Archive | Sad face RSS feed for this section

Hope to be Back Soon

6 Sep

Hi, everyone.  I’m back from vacation.  Unfortunately, almost as soon as I got back, my grandmother decided to come visit.  Now, this woman owns the apartment I’m living in, and allows me to live in it rent-free.  For this I am very grateful.  However, she also fits many of the DSM-IV criteria for sociopathy.  She cannot see people as anything other than objects to be manipulated, and therefore has been in many of her previous relationships abusive at worst and manipulative/controlling at best.  My father had to flee to another continent to get away from her when he was a teenager.

So now she’s here, initially for a week but now thinking about staying longer.  It’s her apartment, so she can stay as long as she’d like.  But she’s already reduced me to tears twice in the five days she’s been here, and has had me anxious and stressed for the rest of the time.  So I’m just spending my time out of the apartment.  As you can imagine, it’s pretty stressful.  I already have PTSD from an abusive relationship, so I’m finding this exceptionally difficult to manage.  I’m considering couch-surfing at friends’ places for the duration of her visit.

Oh, and my phone was stolen today. It’s good times.

I’ll be back to a regular posting schedule once she leaves and lets me have my life back.  Hopefully that’s sooner rather than later.

The Eroscillator Chronicles, Part I: My Eroscillator, An Ode

18 Jun

Dear Eroscillator,

I tried to turn you on last week,

You’ve been my favorite for a year.

But your silence caused me to shriek,

And the problem provoked much fear.

Oh no! I cried in disbelief,

My beloved plaything has died!

Desperately desiring relief,

I emailed your maker and sighed.

Of course, they said, send it on back,

We shall honor the warranty.

Hooray! I screamed, began to pack,

And I shipped you off happily!

Stay tuned for the thrilling conclusion, which will probably be in prose and will probably contain less melodrama (no guarantees, though).

[Images in this post are in homage to this site, which you should totally check out because she's way funnier than me.]

Problems in Real Life

11 Jan

OK, so posting here has been a little sparse as of late.  There have been some unfortunate circumstances in my life and at the moment I need to focus most of my energy elsewhere.  Just for a little while, though, and then I’ll be back in full force with some upgrades, some new content, tons of new reviews, and a visual overhaul.

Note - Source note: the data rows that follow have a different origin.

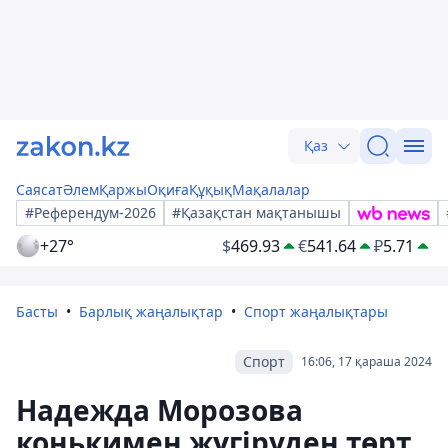
Қаз
Саясат
Әлем
Қаржы
Оқиға
Құқық
Мақалалар
#Референдум-2026
#Қазақстан мақтанышы
+27°
$
469.93
€
541.64
₽
5.71
Басты
Барлық жаңалықтар
Спорт жаңалықтары
Спорт
16:06, 17 қараша 2024
Надежда Морозова
конькимен жүгіруден төрт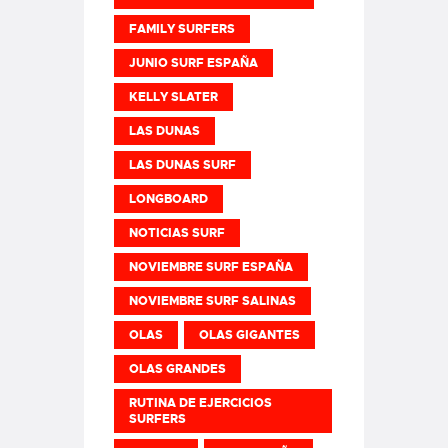
FAMILY SURFERS
JUNIO SURF ESPAÑA
KELLY SLATER
LAS DUNAS
LAS DUNAS SURF
LONGBOARD
NOTICIAS SURF
NOVIEMBRE SURF ESPAÑA
NOVIEMBRE SURF SALINAS
OLAS
OLAS GIGANTES
OLAS GRANDES
RUTINA DE EJERCICIOS
SURFERS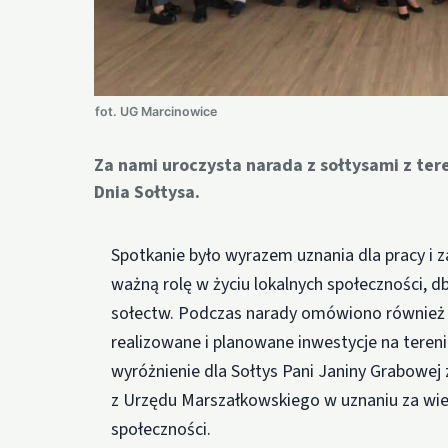
fot. UG Marcinowice
Za nami uroczysta narada z sołtysami z te
Dnia Sołtysa.
Spotkanie było wyrazem uznania dla pracy i 
ważną rolę w życiu lokalnych społeczności, 
sołectw. Podczas narady omówiono również 
realizowane i planowane inwestycje na teren
wyróżnienie dla Sołtys Pani Janiny Grabowej
z Urzędu Marszałkowskiego w uznaniu za wielo
społeczności.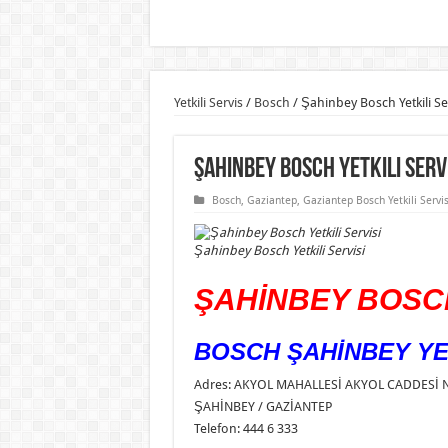
Yetkili Servis
/
Bosch
/
Şahinbey Bosch Yetkili Ser
Şahinbey Bosch Yetkili Serv
Bosch
,
Gaziantep
,
Gaziantep Bosch Yetkili Servis
Şahinbey Bosch Yetkili Servisi
ŞAHİNBEY BOSCH
BOSCH ŞAHİNBEY YET
Adres: AKYOL MAHALLESİ AKYOL CADDESİ N
ŞAHİNBEY / GAZİANTEP
Telefon: 444 6 333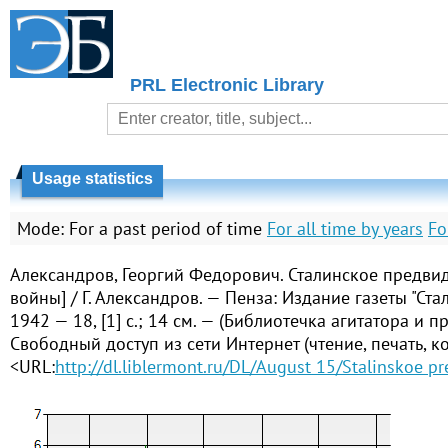
PRL Electronic Library
Usage statistics
Mode:
For a past period of time
For all time by years
Fo
Александров, Георгий Федорович. Сталинское предвид
войны] / Г. Александров. — Пенза: Издание газеты "Ста
1942 — 18, [1] с.; 14 см. — (Библиотечка агитатора и п
Свободный доступ из сети Интернет (чтение, печать, к
<URL:
http://dl.liblermont.ru/DL/August 15/Stalinskoe p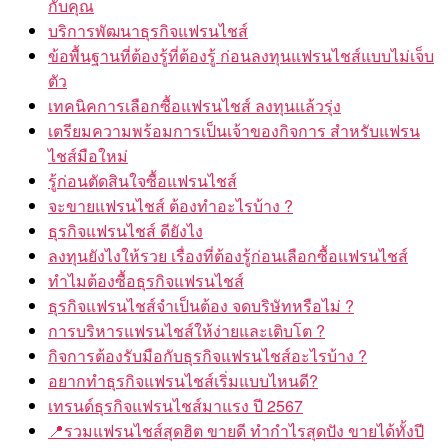
กับคุณ
บริการพัฒนาธุรกิจแฟรนไชส์
ข้อพื้นฐานที่ต้องรู้ที่ต้องรู้ ก่อนลงทุนแฟรนไชส์แบบไม่เจ็บ
ตัว
เทคนิคการเลือกซื้อแฟรนไชส์ ลงทุนแล้วรุ่ง
เตรียมความพร้อมการเป็นเจ้าของกิจการ สำหรับแฟรน
ไชส์มือใหม่
รู้ก่อนตัดสินใจซื้อแฟรนไชส์
จะขายแฟรนไชส์ ต้องทำอะไรบ้าง ?
ธุรกิจแฟรนไชส์ ดียังไง
ลงทุนยังไงให้รวย เรื่องที่ต้องรู้ก่อนเลือกซื้อแฟรนไชส์
ทำไมต้องซื้อธุรกิจแฟรนไชส์
ธุรกิจแฟรนไชส์จำเป็นต้อง จดบริษัทหรือไม่ ?
การบริหารแฟรนไชส์ให้ง่ายและเติบโต ?
กิจการต้องรับมือกับธุรกิจแฟรนไชส์อะไรบ้าง ?
อยากทำธุรกิจแฟรนไชส์เริ่มแบบไหนดี?
เทรนด์ธุรกิจแฟรนไชส์มาแรง ปี 2567
📍รวมแฟรนไชส์สุดฮิต ขายดี ทำกำไรสุดปัง ขายได้ทั้งปี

So, to those of you I owe reviews: they’re coming!  I haven’t forgotten about anyone.

Just keep your fingers crossed for me that everything works out.

Where I’ve Been

20 Apr

Hi everyone.  Apologies for the long absence.  I’ve been pretty sick, on and off, and coupled with the fact that my life is falling apart at the edges, this makes me turn into kind of a hermit.  So, yeah, I’m going to try to be around more often.  

How’s everyone else?

Lack of HNT

19 Feb

This is the second week running I haven’t had an HNT.  I don’t really have an excuse, other than I’m having serious body-image issues at the moment.  So I think I’m taking a break from HNTs until I feel more comfortable with myself (gonna seriously try to lose some weight).  It’s really hard to hate your body, and trying to come up with HNTs I’m comfortable showing is just driving the point home for me.

Body Issues

6 Feb

So, my body isn’t the easiest to deal with.  I have a lot of medical problems.  But for the most part, I’ve been able to give it the middle finger and do what I want.  So in terms of health, whatever.

It’s body image where I get held up.  My body gave me to several national championship wins in rowing when I was in high school and college.  It has carried me across the USA on a bicycle.  And I still *hate* it.  It’s really come through for me in a lot of ways, yet I am uncomfortable in my own skin every second.  I *hate* this.  It’s so hard to get over relationship related issues when I feel disgusting.

Sigh.  Sorry for the rant.

Ugh

14 Jan

So, it occurred to me tonight that I’ve never been in a relationship where I’ve been treated well. All of the men I’ve had relationships of one sort or another with were very nice to me when we were friends (one was my very good friend for years); they were and are nice to other people who aren’t me. In all other spheres of my life, I’m a pretty good judge of character. It just seems that whenever someone gets into a relationship with me, the inevitable result is that within a few weeks to a month they become indifferent and want to get rid of me or, most recently, one became abusive and cruel. The only person I’ve ever had sex with (or been in love with) was the abusive one, which make me really not want to have sex with anyone else, ever.

I’m hesitant to say this is a problem with “men”: I see lots of other women in perfectly nice relationships where their boyfriend/husband is kind to them. My parents have a very happy, loving relationship. So I guess there’s a problem with me. I don’t know what it is: I try to be a nice person, I like to have fun, I’ve never been particularly clingy (although I’m so fucked up now, who knows).  Am I just not pretty or skinny enough?  I don’t know what I’m doing wrong. I wish I could figure out what’s wrong with me.